─── Dataset entries

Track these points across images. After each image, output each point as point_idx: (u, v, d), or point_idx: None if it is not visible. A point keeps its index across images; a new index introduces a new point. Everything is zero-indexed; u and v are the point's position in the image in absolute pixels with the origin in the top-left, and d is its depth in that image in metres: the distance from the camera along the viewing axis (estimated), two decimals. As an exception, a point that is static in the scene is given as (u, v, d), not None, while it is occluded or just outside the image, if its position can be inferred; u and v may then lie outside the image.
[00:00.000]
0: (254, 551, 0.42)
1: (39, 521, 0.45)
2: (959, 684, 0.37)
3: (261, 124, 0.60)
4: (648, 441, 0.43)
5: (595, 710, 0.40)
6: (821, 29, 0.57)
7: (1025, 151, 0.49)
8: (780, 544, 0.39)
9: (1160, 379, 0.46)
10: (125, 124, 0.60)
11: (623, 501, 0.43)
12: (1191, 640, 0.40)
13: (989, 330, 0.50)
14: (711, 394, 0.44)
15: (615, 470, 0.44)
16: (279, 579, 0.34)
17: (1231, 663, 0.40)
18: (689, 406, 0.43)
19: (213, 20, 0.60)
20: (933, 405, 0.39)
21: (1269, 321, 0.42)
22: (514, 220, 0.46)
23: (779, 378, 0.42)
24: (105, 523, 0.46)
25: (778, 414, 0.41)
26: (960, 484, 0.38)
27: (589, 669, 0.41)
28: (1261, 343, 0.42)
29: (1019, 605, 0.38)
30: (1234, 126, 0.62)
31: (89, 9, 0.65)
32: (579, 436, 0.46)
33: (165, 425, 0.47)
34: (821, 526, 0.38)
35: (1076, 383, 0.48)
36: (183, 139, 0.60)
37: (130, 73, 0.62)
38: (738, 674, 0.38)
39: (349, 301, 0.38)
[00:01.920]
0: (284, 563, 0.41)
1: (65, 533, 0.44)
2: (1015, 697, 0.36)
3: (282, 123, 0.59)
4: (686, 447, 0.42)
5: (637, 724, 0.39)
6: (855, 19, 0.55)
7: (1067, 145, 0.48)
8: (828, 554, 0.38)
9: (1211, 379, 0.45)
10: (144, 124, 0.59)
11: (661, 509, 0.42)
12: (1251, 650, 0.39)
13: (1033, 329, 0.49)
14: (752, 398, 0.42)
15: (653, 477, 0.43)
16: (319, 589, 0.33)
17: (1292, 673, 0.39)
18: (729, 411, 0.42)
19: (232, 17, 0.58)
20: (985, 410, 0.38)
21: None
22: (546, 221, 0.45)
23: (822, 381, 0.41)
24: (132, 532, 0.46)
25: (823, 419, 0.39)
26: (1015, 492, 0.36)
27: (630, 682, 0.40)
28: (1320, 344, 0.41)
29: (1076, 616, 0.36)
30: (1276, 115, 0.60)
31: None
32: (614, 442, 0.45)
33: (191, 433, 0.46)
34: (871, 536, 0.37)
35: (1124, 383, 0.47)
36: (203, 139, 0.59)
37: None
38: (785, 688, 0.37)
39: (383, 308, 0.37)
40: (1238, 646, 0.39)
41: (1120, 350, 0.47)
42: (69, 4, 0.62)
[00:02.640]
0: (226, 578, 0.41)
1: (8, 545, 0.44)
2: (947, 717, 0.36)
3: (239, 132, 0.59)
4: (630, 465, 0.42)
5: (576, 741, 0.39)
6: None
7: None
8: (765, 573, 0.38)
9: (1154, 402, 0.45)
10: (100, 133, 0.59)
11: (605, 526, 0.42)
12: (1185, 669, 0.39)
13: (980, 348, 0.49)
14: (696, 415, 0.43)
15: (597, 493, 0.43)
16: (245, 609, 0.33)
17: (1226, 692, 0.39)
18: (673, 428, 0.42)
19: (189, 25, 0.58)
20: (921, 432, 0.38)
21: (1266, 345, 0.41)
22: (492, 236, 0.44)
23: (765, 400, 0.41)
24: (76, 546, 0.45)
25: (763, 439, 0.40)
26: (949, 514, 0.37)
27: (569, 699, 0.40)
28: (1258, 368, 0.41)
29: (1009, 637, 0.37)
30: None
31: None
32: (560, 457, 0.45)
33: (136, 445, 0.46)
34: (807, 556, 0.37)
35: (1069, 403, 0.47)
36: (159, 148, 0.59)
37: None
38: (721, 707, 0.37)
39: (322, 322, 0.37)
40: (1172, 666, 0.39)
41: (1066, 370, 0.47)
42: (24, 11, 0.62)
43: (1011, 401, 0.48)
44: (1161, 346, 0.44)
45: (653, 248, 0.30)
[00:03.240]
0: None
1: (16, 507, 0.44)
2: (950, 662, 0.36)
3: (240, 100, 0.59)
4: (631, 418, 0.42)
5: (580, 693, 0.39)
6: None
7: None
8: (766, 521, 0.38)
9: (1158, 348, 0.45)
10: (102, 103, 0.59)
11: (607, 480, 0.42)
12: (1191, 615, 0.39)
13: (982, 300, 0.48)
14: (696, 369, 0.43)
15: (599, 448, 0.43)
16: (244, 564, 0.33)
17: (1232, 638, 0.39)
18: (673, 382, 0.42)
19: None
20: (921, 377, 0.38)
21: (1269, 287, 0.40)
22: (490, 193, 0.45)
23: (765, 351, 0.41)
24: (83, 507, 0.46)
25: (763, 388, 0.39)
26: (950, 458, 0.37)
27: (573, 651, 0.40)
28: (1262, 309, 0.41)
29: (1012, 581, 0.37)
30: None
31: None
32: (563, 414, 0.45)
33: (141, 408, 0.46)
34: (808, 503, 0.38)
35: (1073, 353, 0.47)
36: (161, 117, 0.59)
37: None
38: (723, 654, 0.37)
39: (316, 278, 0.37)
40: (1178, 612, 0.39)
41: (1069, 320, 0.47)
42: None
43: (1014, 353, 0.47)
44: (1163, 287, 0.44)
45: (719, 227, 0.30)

──────

> **Task instructions**
Repeat the data above, word for word.

> **Response below**
Track these points across images. After each image, output each point as point_idx: (u, v, d), or point_idx: None if it is not visible. A point keeps its index across images; a new index introduces a new point. Everything is zero-indexed; u and v are the point's position in the image in absolute pixels with the origin in the top-left, and d is its depth in that image in metres: the distance from the camera along the viewing axis (estimated), two decimals. As an exception, a point that is static in the scene is given as (u, v, d), not None, while it is occluded or just outside the image, if its position can be inferred; u and v may then lie outside the image.
[00:00.000]
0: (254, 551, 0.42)
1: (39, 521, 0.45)
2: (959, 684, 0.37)
3: (261, 124, 0.60)
4: (648, 441, 0.43)
5: (595, 710, 0.40)
6: (821, 29, 0.57)
7: (1025, 151, 0.49)
8: (780, 544, 0.39)
9: (1160, 379, 0.46)
10: (125, 124, 0.60)
11: (623, 501, 0.43)
12: (1191, 640, 0.40)
13: (989, 330, 0.50)
14: (711, 394, 0.44)
15: (615, 470, 0.44)
16: (279, 579, 0.34)
17: (1231, 663, 0.40)
18: (689, 406, 0.43)
19: (213, 20, 0.60)
20: (933, 405, 0.39)
21: (1269, 321, 0.42)
22: (514, 220, 0.46)
23: (779, 378, 0.42)
24: (105, 523, 0.46)
25: (778, 414, 0.41)
26: (960, 484, 0.38)
27: (589, 669, 0.41)
28: (1261, 343, 0.42)
29: (1019, 605, 0.38)
30: (1234, 126, 0.62)
31: (89, 9, 0.65)
32: (579, 436, 0.46)
33: (165, 425, 0.47)
34: (821, 526, 0.38)
35: (1076, 383, 0.48)
36: (183, 139, 0.60)
37: (130, 73, 0.62)
38: (738, 674, 0.38)
39: (349, 301, 0.38)
[00:01.920]
0: (284, 563, 0.41)
1: (65, 533, 0.44)
2: (1015, 697, 0.36)
3: (282, 123, 0.59)
4: (686, 447, 0.42)
5: (637, 724, 0.39)
6: (855, 19, 0.55)
7: (1067, 145, 0.48)
8: (828, 554, 0.38)
9: (1211, 379, 0.45)
10: (144, 124, 0.59)
11: (661, 509, 0.42)
12: (1251, 650, 0.39)
13: (1033, 329, 0.49)
14: (752, 398, 0.42)
15: (653, 477, 0.43)
16: (319, 589, 0.33)
17: (1292, 673, 0.39)
18: (729, 411, 0.42)
19: (232, 17, 0.58)
20: (985, 410, 0.38)
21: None
22: (546, 221, 0.45)
23: (822, 381, 0.41)
24: (132, 532, 0.46)
25: (823, 419, 0.39)
26: (1015, 492, 0.36)
27: (630, 682, 0.40)
28: (1320, 344, 0.41)
29: (1076, 616, 0.36)
30: (1276, 115, 0.60)
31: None
32: (614, 442, 0.45)
33: (191, 433, 0.46)
34: (871, 536, 0.37)
35: (1124, 383, 0.47)
36: (203, 139, 0.59)
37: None
38: (785, 688, 0.37)
39: (383, 308, 0.37)
40: (1238, 646, 0.39)
41: (1120, 350, 0.47)
42: (69, 4, 0.62)
[00:02.640]
0: (226, 578, 0.41)
1: (8, 545, 0.44)
2: (947, 717, 0.36)
3: (239, 132, 0.59)
4: (630, 465, 0.42)
5: (576, 741, 0.39)
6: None
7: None
8: (765, 573, 0.38)
9: (1154, 402, 0.45)
10: (100, 133, 0.59)
11: (605, 526, 0.42)
12: (1185, 669, 0.39)
13: (980, 348, 0.49)
14: (696, 415, 0.43)
15: (597, 493, 0.43)
16: (245, 609, 0.33)
17: (1226, 692, 0.39)
18: (673, 428, 0.42)
19: (189, 25, 0.58)
20: (921, 432, 0.38)
21: (1266, 345, 0.41)
22: (492, 236, 0.44)
23: (765, 400, 0.41)
24: (76, 546, 0.45)
25: (763, 439, 0.40)
26: (949, 514, 0.37)
27: (569, 699, 0.40)
28: (1258, 368, 0.41)
29: (1009, 637, 0.37)
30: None
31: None
32: (560, 457, 0.45)
33: (136, 445, 0.46)
34: (807, 556, 0.37)
35: (1069, 403, 0.47)
36: (159, 148, 0.59)
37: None
38: (721, 707, 0.37)
39: (322, 322, 0.37)
40: (1172, 666, 0.39)
41: (1066, 370, 0.47)
42: (24, 11, 0.62)
43: (1011, 401, 0.48)
44: (1161, 346, 0.44)
45: (653, 248, 0.30)
[00:03.240]
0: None
1: (16, 507, 0.44)
2: (950, 662, 0.36)
3: (240, 100, 0.59)
4: (631, 418, 0.42)
5: (580, 693, 0.39)
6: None
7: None
8: (766, 521, 0.38)
9: (1158, 348, 0.45)
10: (102, 103, 0.59)
11: (607, 480, 0.42)
12: (1191, 615, 0.39)
13: (982, 300, 0.48)
14: (696, 369, 0.43)
15: (599, 448, 0.43)
16: (244, 564, 0.33)
17: (1232, 638, 0.39)
18: (673, 382, 0.42)
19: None
20: (921, 377, 0.38)
21: (1269, 287, 0.40)
22: (490, 193, 0.45)
23: (765, 351, 0.41)
24: (83, 507, 0.46)
25: (763, 388, 0.39)
26: (950, 458, 0.37)
27: (573, 651, 0.40)
28: (1262, 309, 0.41)
29: (1012, 581, 0.37)
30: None
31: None
32: (563, 414, 0.45)
33: (141, 408, 0.46)
34: (808, 503, 0.38)
35: (1073, 353, 0.47)
36: (161, 117, 0.59)
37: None
38: (723, 654, 0.37)
39: (316, 278, 0.37)
40: (1178, 612, 0.39)
41: (1069, 320, 0.47)
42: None
43: (1014, 353, 0.47)
44: (1163, 287, 0.44)
45: (719, 227, 0.30)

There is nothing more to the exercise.